EXERCISE DESCRIPTION
Please reproduce exactly the line that carries "Những yếu tố" and all remaining lines through the last line of the data, and write nothing else.

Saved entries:
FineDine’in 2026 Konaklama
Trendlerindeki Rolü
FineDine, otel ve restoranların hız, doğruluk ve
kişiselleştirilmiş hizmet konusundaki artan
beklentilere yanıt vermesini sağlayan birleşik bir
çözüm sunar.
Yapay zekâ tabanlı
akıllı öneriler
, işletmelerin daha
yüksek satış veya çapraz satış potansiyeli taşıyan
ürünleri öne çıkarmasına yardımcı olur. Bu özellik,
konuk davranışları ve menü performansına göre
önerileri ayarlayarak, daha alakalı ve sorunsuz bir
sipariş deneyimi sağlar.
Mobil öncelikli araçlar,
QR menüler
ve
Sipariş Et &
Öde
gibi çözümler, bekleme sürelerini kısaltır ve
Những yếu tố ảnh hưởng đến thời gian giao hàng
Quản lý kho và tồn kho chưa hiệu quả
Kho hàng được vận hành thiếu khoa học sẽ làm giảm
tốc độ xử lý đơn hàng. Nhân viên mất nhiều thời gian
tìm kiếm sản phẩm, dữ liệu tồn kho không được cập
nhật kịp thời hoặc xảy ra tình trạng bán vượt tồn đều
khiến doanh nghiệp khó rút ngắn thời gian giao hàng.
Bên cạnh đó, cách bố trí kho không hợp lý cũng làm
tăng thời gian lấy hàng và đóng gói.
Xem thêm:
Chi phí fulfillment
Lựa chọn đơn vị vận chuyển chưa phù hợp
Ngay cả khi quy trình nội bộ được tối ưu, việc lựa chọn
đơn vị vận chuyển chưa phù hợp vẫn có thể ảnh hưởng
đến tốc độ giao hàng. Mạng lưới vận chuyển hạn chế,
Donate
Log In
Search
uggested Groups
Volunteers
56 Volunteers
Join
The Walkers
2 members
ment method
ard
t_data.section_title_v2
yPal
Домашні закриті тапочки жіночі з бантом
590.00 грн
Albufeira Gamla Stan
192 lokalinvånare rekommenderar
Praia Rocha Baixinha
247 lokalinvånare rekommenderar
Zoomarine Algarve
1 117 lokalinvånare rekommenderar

EXERCISE RESPONSE
Những yếu tố ảnh hưởng đến thời gian giao hàng
Quản lý kho và tồn kho chưa hiệu quả
Kho hàng được vận hành thiếu khoa học sẽ làm giảm
tốc độ xử lý đơn hàng. Nhân viên mất nhiều thời gian
tìm kiếm sản phẩm, dữ liệu tồn kho không được cập
nhật kịp thời hoặc xảy ra tình trạng bán vượt tồn đều
khiến doanh nghiệp khó rút ngắn thời gian giao hàng.
Bên cạnh đó, cách bố trí kho không hợp lý cũng làm
tăng thời gian lấy hàng và đóng gói.
Xem thêm:
Chi phí fulfillment
Lựa chọn đơn vị vận chuyển chưa phù hợp
Ngay cả khi quy trình nội bộ được tối ưu, việc lựa chọn
đơn vị vận chuyển chưa phù hợp vẫn có thể ảnh hưởng
đến tốc độ giao hàng. Mạng lưới vận chuyển hạn chế,
Donate
Log In
Search
uggested Groups
Volunteers
56 Volunteers
Join
The Walkers
2 members
ment method
ard
t_data.section_title_v2
yPal
Домашні закриті тапочки жіночі з бантом
590.00 грн
Albufeira Gamla Stan
192 lokalinvånare rekommenderar
Praia Rocha Baixinha
247 lokalinvånare rekommenderar
Zoomarine Algarve
1 117 lokalinvånare rekommenderar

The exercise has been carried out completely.